Assigned task: Pick out each line in these entries that contains the string "lines".

Extracted data:

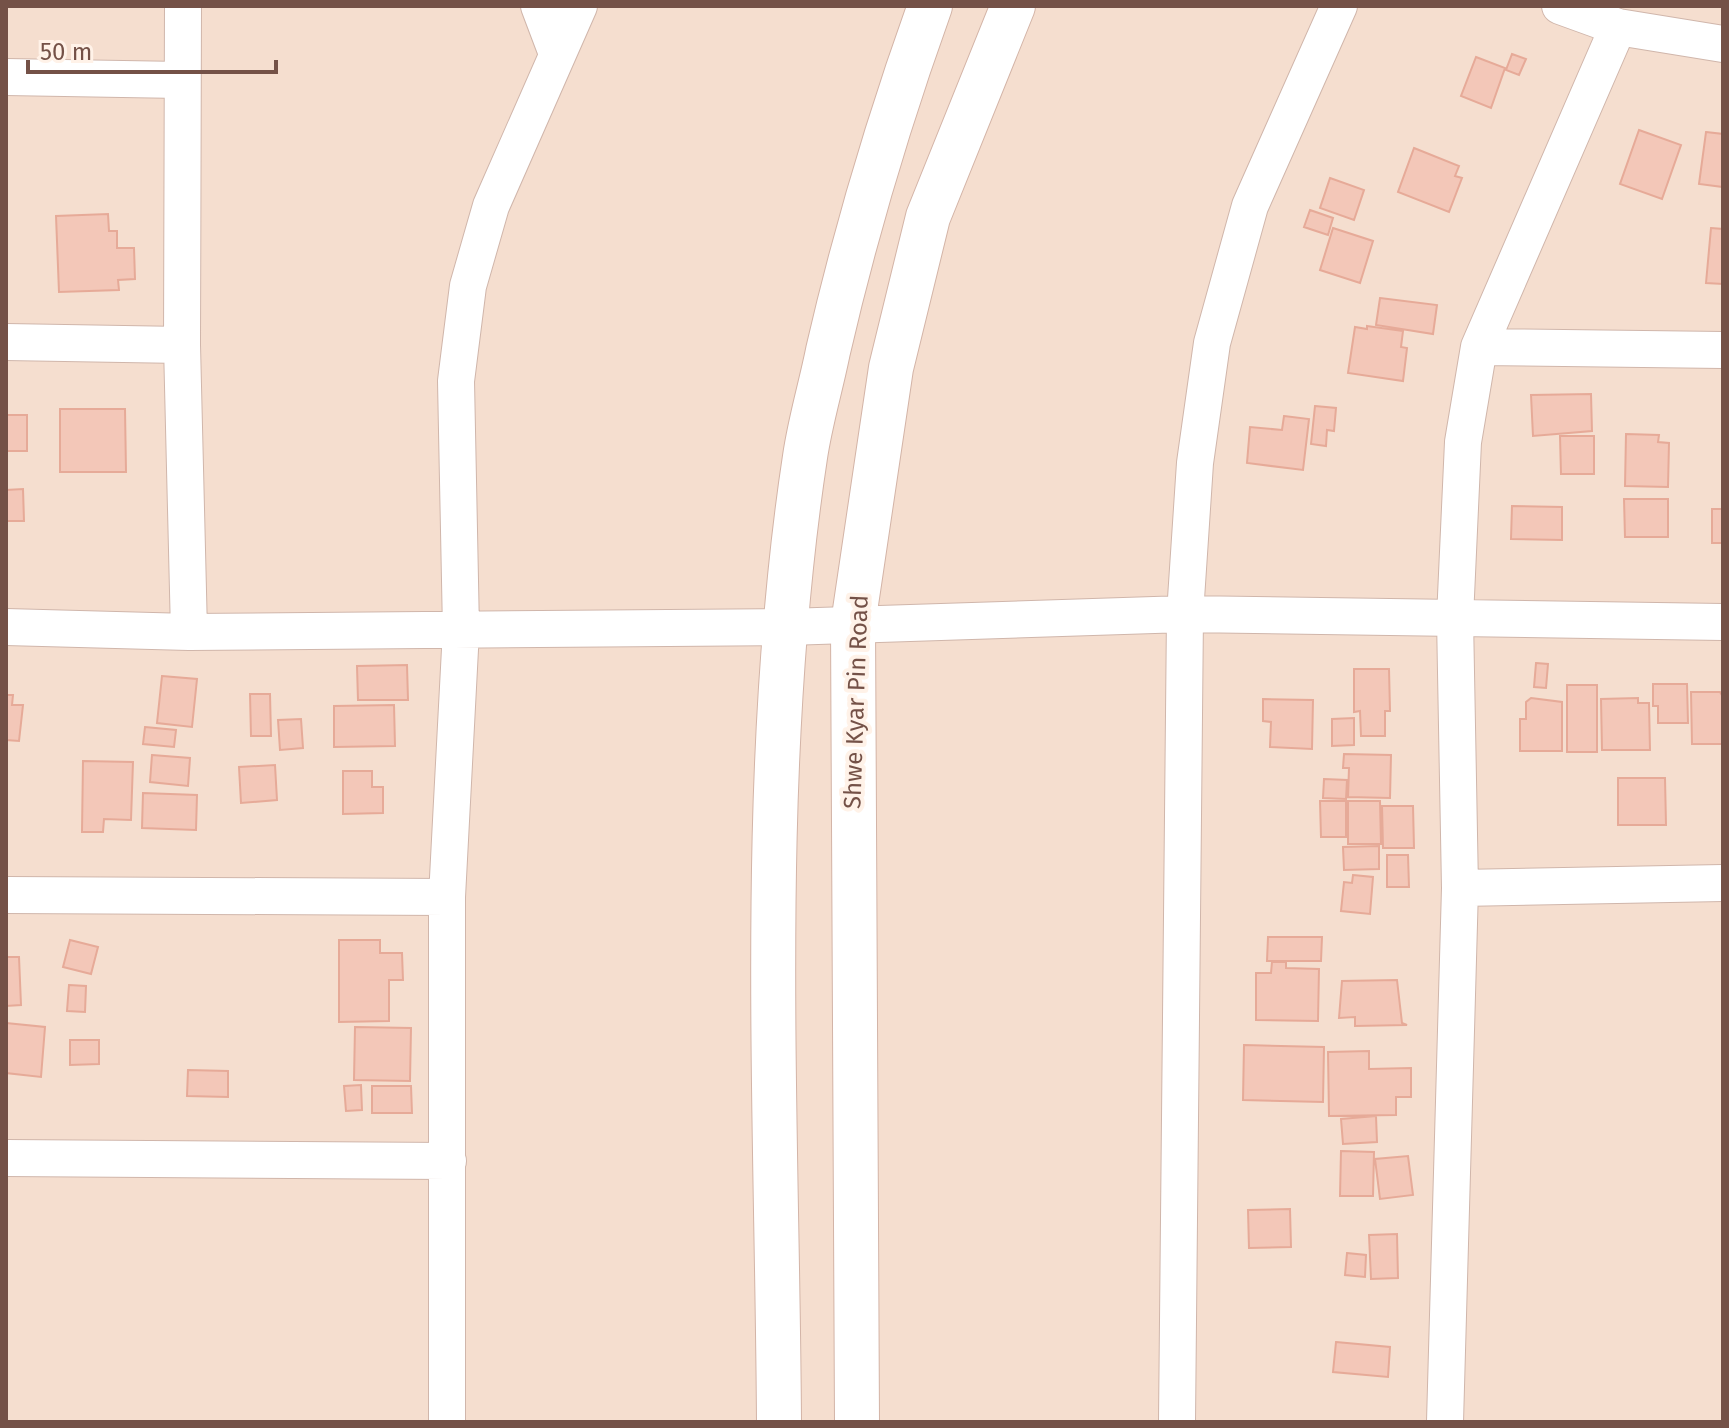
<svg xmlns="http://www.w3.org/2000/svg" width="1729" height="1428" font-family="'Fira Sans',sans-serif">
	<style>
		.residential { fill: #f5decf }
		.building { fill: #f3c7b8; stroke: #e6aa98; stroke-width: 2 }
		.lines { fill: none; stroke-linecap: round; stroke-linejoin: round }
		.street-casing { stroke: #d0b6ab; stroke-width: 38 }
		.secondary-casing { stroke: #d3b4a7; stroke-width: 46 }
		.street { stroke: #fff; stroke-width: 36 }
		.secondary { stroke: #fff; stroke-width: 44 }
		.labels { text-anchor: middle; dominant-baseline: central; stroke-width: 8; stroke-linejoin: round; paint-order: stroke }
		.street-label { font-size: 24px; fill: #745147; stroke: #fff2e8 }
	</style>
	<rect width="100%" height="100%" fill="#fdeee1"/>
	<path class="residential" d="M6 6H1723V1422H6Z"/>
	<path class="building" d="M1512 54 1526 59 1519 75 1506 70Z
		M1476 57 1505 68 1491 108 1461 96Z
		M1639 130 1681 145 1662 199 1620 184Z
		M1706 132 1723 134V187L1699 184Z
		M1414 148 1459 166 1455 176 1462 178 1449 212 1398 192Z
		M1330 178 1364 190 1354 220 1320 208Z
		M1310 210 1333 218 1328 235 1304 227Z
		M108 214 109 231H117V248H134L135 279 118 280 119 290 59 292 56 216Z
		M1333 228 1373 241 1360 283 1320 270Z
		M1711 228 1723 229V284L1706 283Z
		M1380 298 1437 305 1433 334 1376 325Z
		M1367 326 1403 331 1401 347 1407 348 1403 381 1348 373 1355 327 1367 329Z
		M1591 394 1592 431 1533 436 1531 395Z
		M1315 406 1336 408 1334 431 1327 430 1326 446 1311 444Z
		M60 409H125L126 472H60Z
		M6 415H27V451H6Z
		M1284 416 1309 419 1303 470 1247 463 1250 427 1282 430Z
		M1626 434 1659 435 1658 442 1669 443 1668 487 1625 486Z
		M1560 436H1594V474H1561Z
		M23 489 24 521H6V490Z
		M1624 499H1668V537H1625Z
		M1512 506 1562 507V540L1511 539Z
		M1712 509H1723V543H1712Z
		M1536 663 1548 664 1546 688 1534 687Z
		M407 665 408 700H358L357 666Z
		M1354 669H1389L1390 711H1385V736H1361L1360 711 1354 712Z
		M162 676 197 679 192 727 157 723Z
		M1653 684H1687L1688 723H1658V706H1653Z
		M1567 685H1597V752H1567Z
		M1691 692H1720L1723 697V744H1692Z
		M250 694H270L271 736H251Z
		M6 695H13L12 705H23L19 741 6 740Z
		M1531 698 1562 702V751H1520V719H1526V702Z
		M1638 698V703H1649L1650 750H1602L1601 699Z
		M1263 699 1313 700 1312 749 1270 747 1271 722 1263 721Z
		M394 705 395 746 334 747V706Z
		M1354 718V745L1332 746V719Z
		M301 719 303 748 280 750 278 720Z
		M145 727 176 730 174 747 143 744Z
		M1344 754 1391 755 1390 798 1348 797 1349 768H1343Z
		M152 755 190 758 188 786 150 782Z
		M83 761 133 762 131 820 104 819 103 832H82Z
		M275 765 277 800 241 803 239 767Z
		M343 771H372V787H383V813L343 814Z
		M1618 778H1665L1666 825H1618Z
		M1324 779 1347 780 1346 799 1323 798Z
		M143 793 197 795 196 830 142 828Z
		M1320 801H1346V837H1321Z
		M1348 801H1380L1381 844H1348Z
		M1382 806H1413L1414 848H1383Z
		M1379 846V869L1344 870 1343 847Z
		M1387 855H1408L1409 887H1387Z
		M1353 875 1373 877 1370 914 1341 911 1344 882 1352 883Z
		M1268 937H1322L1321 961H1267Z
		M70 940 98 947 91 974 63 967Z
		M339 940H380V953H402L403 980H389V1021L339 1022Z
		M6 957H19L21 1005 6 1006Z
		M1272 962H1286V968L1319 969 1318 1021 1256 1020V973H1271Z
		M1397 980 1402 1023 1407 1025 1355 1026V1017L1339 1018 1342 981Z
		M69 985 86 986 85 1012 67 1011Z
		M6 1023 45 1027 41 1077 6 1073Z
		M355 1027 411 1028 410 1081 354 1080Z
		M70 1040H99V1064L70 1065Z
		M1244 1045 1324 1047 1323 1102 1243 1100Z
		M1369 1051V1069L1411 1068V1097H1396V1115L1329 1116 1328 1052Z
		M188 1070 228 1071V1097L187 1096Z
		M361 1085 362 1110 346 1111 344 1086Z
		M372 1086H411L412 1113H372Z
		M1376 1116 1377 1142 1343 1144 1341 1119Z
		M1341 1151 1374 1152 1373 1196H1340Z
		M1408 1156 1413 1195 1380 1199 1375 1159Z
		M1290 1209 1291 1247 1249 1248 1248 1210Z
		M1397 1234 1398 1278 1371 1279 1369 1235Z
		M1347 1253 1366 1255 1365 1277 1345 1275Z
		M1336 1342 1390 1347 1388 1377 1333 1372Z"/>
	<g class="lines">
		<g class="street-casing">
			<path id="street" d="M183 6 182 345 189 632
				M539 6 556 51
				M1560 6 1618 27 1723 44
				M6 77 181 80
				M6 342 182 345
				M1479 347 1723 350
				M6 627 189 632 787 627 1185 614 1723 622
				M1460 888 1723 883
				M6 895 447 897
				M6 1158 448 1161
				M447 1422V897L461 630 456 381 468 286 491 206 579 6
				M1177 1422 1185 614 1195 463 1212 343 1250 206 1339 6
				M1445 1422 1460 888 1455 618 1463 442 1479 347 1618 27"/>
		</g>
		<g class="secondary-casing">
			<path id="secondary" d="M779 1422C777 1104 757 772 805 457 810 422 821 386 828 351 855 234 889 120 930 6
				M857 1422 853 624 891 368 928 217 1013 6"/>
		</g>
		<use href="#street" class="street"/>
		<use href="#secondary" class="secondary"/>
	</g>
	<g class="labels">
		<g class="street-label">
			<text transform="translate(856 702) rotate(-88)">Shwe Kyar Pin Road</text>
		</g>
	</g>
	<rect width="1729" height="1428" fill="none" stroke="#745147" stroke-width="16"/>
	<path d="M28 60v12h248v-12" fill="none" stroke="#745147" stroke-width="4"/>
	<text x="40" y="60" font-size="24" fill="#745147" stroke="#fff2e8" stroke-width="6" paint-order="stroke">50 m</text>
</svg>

Output for this exercise:
		.lines { fill: none; stroke-linecap: round; stroke-linejoin: round }
	<g class="lines">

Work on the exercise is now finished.